■ **Work task 1**
Reproduce word for word the section of the dashboard text that opens with the words containing "A widget might" and closes with "and time comparisons.".
■ **Work task 2**
According to the dashboard text, which colors should signal OK, warning, and danger?
■ **Work task 3**
Continue the text on giving dashboard data context, starting right after its last sentence.

■ **Text block**
◇ ◇ ◇ ◇ ◇ ◇ ◇

A widget might display many types of data, from sales numbers to CPU utilization. But those numbers are useless without context. If I gave you a gauge widget titled “Cash on hand” and that number read $2,000,000, is that good or bad? Well, it depends on a lot of factors. Are we normally keeping $18,000,000 on hand? What is cash on hand used for? If it’s lunch money, it’s probably way too much and could be put to better use through investments.

The point is that sometimes simply displaying data isn’t enough. You need to give that data context of whether it’s good or bad. I recommend giving context to data in three main ways: through color, threshold lines, and time comparisons.

4.3.1 Giving context through color

Giving context through color can be extremely easy, because most of us are already wired to associate certain colors with a particular meaning. With absolutely no context, if I were to show you a green light, you’d most likely think, “go” or “OK.” If I showed you a red light, you’d most likely think, “stop” or “danger.” You can use this wiring to your advantage to use color as a means of providing context, specifically with gauge numbers.

Most tools provide an easy way to color-code a value or to annotate the widget with a symbol when values are within a range or threshold. With this functionality, you can determine the thresholds for gauge values and dynamically color-code them appropriately. This enables users of the dashboard to quickly look at a widget and determine whether things are good or bad, just based on the color of the value or the annotation added to it. But remember to use common colors that are universally recognized: green for OK, yellow for warning, and red for danger. If you want to add more than these colors, that’s fine, but make sure your colors are transitioning through this spectrum.

It can be extremely confusing when these rules are violated. I remember going to a data center once where the hard drive lights had accidentally been wired incorrectly, so all the lights on the drives were red! I went into quite a shock when I thought the entire disk array had failed, only to be told about the mix-up a few minutes later. Everything was fine, and I was able to delete my LinkedIn post about finding a new job before anyone saw it, but that’s probably an experience that everyone has when they first visit. Remember to make sure you stick with the boring green/yellow/red pattern. If you need additional colors for whatever reason, make them along the spectrum between those colors (green to yellow, and yellow to red).

4.3.2 Giving context through threshold lines

If I’m looking at a graph, the context of that graph can change greatly based on the time horizon I’m looking at. For example, if the orders per second metric has been bad for four hours, but I’m looking at only the last hour of data, I might not realize that there’s been a significant change. The number looks perfectly steady. But if I zoom out, I can quickly see that something significant has happened!

When you design your widget, you’re never certain that users will be viewing it within the appropriate time horizon to get the context of previous values. You can solve this by giving the user context via threshold lines. Threshold lines are additional lines in the graph that are static, indicating the maximum values for that widget. This way, no matter what your time horizon is when you look at the widget, you can see that you’re below whatever limit there should be. Take a look at figure 4.5 and try to determine whether this graph is in a good or bad state.

Figure 4.5 A graph that uses threshold lines

Without knowing anything about the graph or what a RabbitMQ file descriptor is, you can probably tell that this graph is in a good state. The dotted line represents the threshold for this particular graph. The color-coding of the threshold line is a deliberate choice as well. The threshold is red to indicate that this is a bad threshold or a bad line to cross. Now if this were a green line, it might send a different connotation, making you surmise that the metric needs to be above the threshold to be considered healthy. The power of colors!

◇ ◇ ◇ ◇ ◇ ◇ ◇

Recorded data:
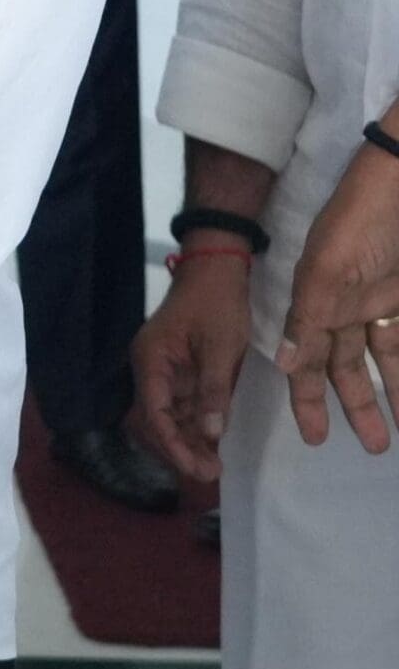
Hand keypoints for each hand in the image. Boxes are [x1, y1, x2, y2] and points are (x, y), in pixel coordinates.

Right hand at [134, 252, 251, 481]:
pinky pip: (181, 404)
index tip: (197, 468)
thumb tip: (211, 434)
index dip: (172, 443)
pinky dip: (194, 425)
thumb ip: (213, 390)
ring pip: (168, 415)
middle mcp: (150, 368)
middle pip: (155, 418)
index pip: (153, 411)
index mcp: (151, 360)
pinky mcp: (179, 370)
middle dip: (178, 448)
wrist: (218, 269)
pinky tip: (212, 443)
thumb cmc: (217, 303)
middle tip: (209, 474)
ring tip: (213, 467)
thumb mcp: (220, 347)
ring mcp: (163, 369)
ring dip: (187, 441)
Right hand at [275, 141, 398, 452]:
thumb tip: (281, 363)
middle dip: (355, 405)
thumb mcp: (329, 267)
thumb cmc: (362, 220)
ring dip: (390, 393)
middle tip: (372, 447)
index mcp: (316, 298)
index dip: (307, 396)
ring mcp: (378, 300)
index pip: (306, 357)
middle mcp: (344, 305)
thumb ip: (309, 314)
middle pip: (345, 364)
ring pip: (382, 359)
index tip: (314, 437)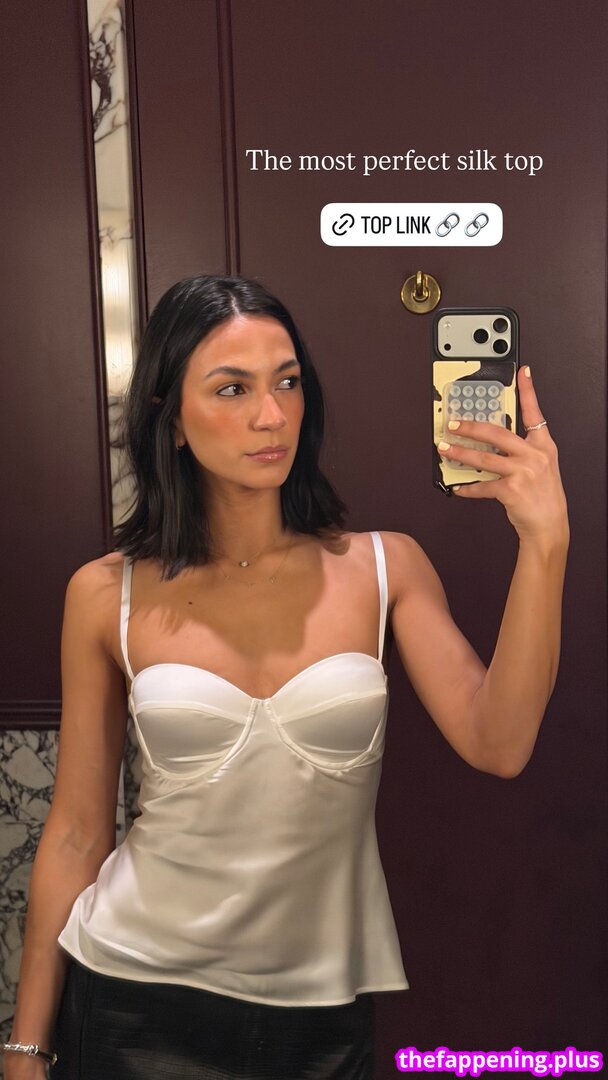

◇ ◇ ◇ ◇ ◇ ◇ ◇

■ **Written answer 1**
A widget might display many types of data, from sales numbers to CPU utilization. But those numbers are useless without context. If I gave you a gauge widget titled “Cash on hand” and that number read $2,000,000, is that good or bad? Well, it depends on a lot of factors. Are we normally keeping $18,000,000 on hand? What is cash on hand used for? If it’s lunch money, it’s probably way too much and could be put to better use through investments.

The point is that sometimes simply displaying data isn’t enough. You need to give that data context of whether it’s good or bad. I recommend giving context to data in three main ways: through color, threshold lines, and time comparisons.

■ **Written answer 2**
Green signals OK, yellow signals warning, and red signals danger.

■ **Written answer 3**
Another thing you’ll notice is that the threshold line is dashed. This is to draw attention to it so that it doesn’t blend in with other metric data. If your other metric data is displayed as dashed lines, consider changing the threshold lines to solid. Just be sure that you can easily differentiate them from other metric lines.

4.3.3 Giving context through time comparisons

In a lot of workloads, your metric pattern might be variable based on the time of day. This could be due to factors like when your users are online, when certain background processing occurs, or just a general increase in load. Sometimes it’s helpful to understand whether the metric data you’re seeing is an outlier or is matching up with previous norms. The best way to do this is a time-comparison overlay.

With a time-comparison overlay, you’re taking the metrics from the previous 24 hours and applying those datapoints in the same graph, but with slightly different display criteria. In figure 4.6, you can see that database read latency is being compared over a 24-hour period.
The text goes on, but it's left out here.